Automotive Assembly / Plastics Assembly

New Carbon-Fiber Process Allows Mass-Production

Traditionally, it has been difficult to manufacture large quantities of carbon-fiber composites. That drawback has hindered widescale use of the lightweight material in the mainstream auto industry. However, engineers in Germany have developed a new process that makes it possible to use injection-molding technology.

Continuous fiber-reinforced composites with thermoplastic matrix resins are very well suited for use in automotive manufacturing. But, it has traditionally only been possible to use injection-molding for fiber-reinforced composites made of short fibers or long fibers.

“It has been very laborious to manufacture fiber-reinforced composites with a thermoplastic matrix in large quantities,” says Lars Fredrik Berg, project manager at the Fraunhofer Institute for Chemical Technology ( ICT). “On one hand, the textile-like dense continuous fiber-reinforced structures are difficult to shape. [And], joining the continuous fibers with a highly viscous thermoplastic matrix material is a highly complex process. To date, there is no economically profitable production technology for large-volume component series.”

However, Berg and his colleagues believe they have found a solution.
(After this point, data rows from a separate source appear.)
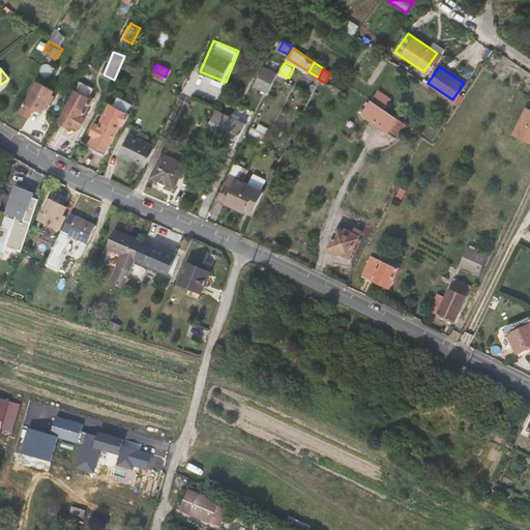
[(265,75),(263,80),(272,84),(275,79),(265,75)]
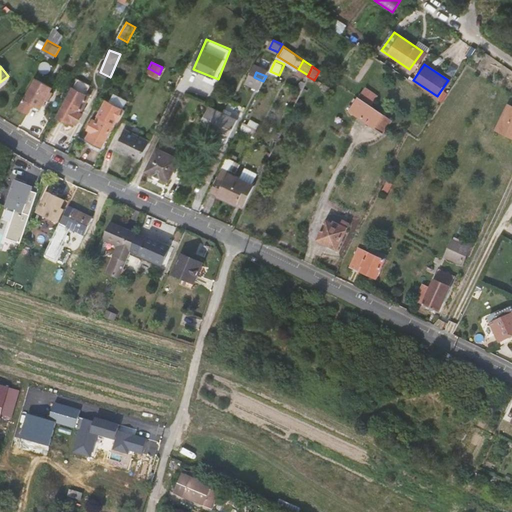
[(33,86),(26,97),(43,107),(47,99),(49,95),(33,86)]
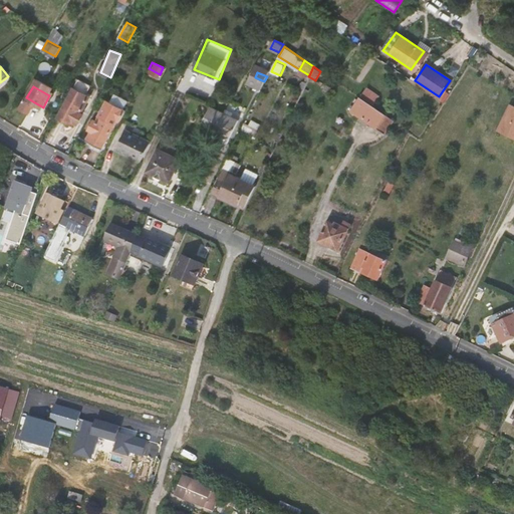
[(74,88),(60,115),(67,119),(68,116),(76,121),(78,122),(83,113),(81,112),(90,96),(74,88)]
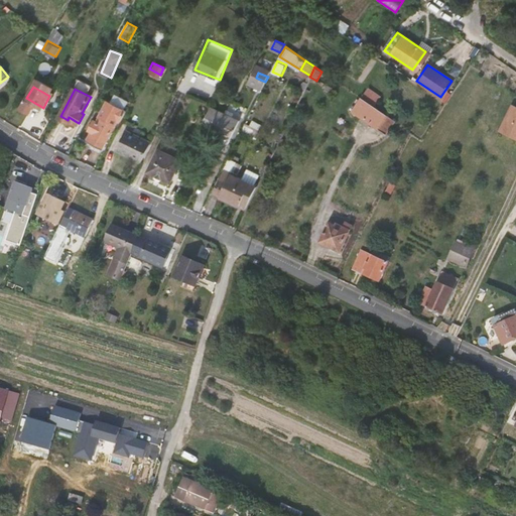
[(361,98),(351,112),(377,129),(386,116),(361,98)]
Working in conjunction with engineers at the Technology Center for Lightweight Composites at Engel Austria GmbH, they recently created a prototype injection-molding machine.

“Continuous fiber-reinforced composite structures can be fed into the prototype machine and be impregnated with a very low viscosity plastics matrix,” claims Berg. “We have developed a process in which the in-situ polymerization of thermoplastic matrix materials works.

“We allow monomers, which are highly reactive molecules, to polymerize directly in the machine,” explains Berg. “The monomers have a shorter molecule chain than polymers, and therefore a lower viscosity.

“When being processed, the viscosity of the reactive plastics matrix is similar to that of water,” Berg points out. “This means that the fiber structures can be wetted down in an ideal manner, without displacing the structures in the form.”

 The prototype injection-molding machine has already been used to make several types of auto parts, such as a brake pedal insert made out of fiberglass-reinforced polyamide.